We can find no change in the Texas statutes since Pedigo that might be helpful to the present beneficiary. Art. 5049 as it was in 1932 is now art. 21.35. Art. 5050 is now art. 21.24. The relevant part of art. 4732 is now art. 3.44(3).

These current statutes were enacted in 1951. The beneficiary urges that the new art. 21.35 applies to all life insurance policies, with the exception only of specified articles immaterial to the present controversy. The caption of the 1951 Act stated that its purpose was to codify existing law, “preserving the substantive law as it existed immediately before the passage of this Act....” The inclusive language of the present art. 21.35 remained the same as that of the predecessor art. 5049. The Texas statutory provisions continue in force which allow the insurance company the option of attaching or not attaching the application to a life policy. They are inconsistent with the dictate of art. 21.35 and, because of that inconsistency, the Pedigo court held that applications for life insurance policies are treated differently at the point now at issue. This federal court is not free to overturn Pedigo as prevailing Texas law. Our holding is consistent with the rationale of the only relevant Texas case since 1951 which we see. Cox v. National Life and Accident Ins. Co., 420 S.W.2d 213 (Tex.Civ.App.—El Paso 1967).

We are directed to Johnson v. Prudential Ins. Co. v. America, 519 S.W.2d 111 (Tex.1975) as authority that art. 21.35 and the Hico Oil Mill rule now apply to life insurance policies. But Johnson does not deal with the Pedigo holding and is controlled by art. 3.50 sec. 2(3) of the Texas Insurance Code, applying to group life insurance only, which specifically requires that a copy of the application be attached to the policy and “that no statement made by any person insured shall be used in any contest unless a copy of the instrument containing the statement is or has been furnished to such person or to his beneficiary.” With this express command of attachment and delivery, to decide the consequence of its violation, the Johnson court referred to the rationale and sanction of those Texas cases where the requirement of delivery had been implied by the language (requiring attachment) of the predecessor statutes of art. 21.35. Nothing that is written in the Johnson opinion impinges upon the holding in Pedigo that the Texas statutes do not require the attachment or delivery of a copy of the application with a life insurance policy.
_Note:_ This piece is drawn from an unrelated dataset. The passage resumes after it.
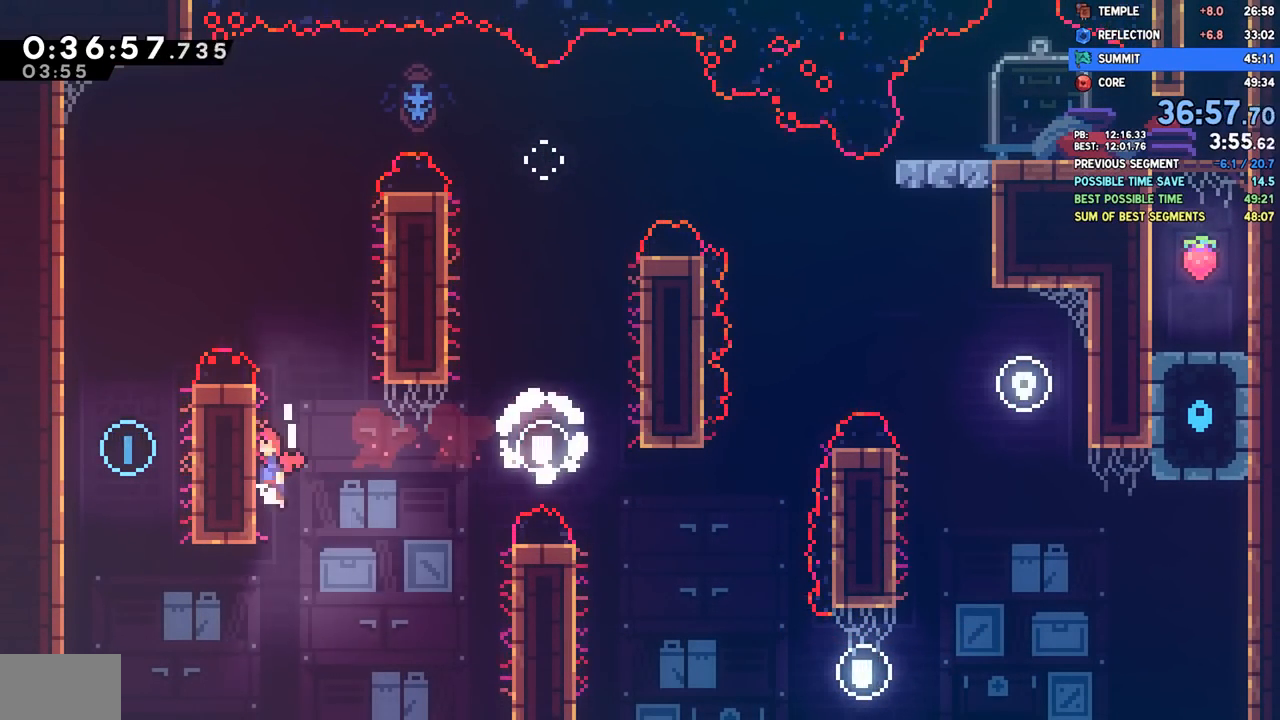
{"buttons": ["DPAD_LEFT"], "left_stick": "center", "right_stick": "center", "events": [[17, "DPAD_LEFT", "up"], [183, "CROSS", "up"], [233, "CROSS", "down"], [250, "DPAD_LEFT", "down"], [417, "R1", "up"], [417, "R2", "up"], [467, "CROSS", "up"]]}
The judgment of the district court is reversed and judgment is here rendered in favor of the Mutual Life Insurance Company of New York.

REVERSED and RENDERED. 
      
      . Art. 21.35. Policies and Applications
      Except as otherwise provided in this code, every contract or policy of insurance issued or contracted for in this State shall be accompanied by a written, photographic or printed copy of the application for such insurance policy or contract, as well as a copy of all questions asked and answers given thereto. The provisions of Articles 21.16, 21.17, and 21.19 of this code shall not apply to policies of life insurance in which there is a clause making such policy indisputable after two (2) years or less, provided premiums are duly paid; provided further, that no defense based upon misrepresentation made in the application for, or in obtaining or securing, any contract of insurance upon the life of any person being or residing in this State shall be valid or enforceable in any suit brought upon such contract two (2) years or more after the date of its issuance, when premiums due on such contract for the said term of two (2) years have been paid to, and received by, the company issuing such contract, without notice to the assured by the company so issuing such contract of its intention to rescind the same on account of misrepresentation so made, unless it shall be shown on the trial that such misrepresentation was material to the risk and intentionally made.
      Acts 1951, 52nd Leg., ch. 491.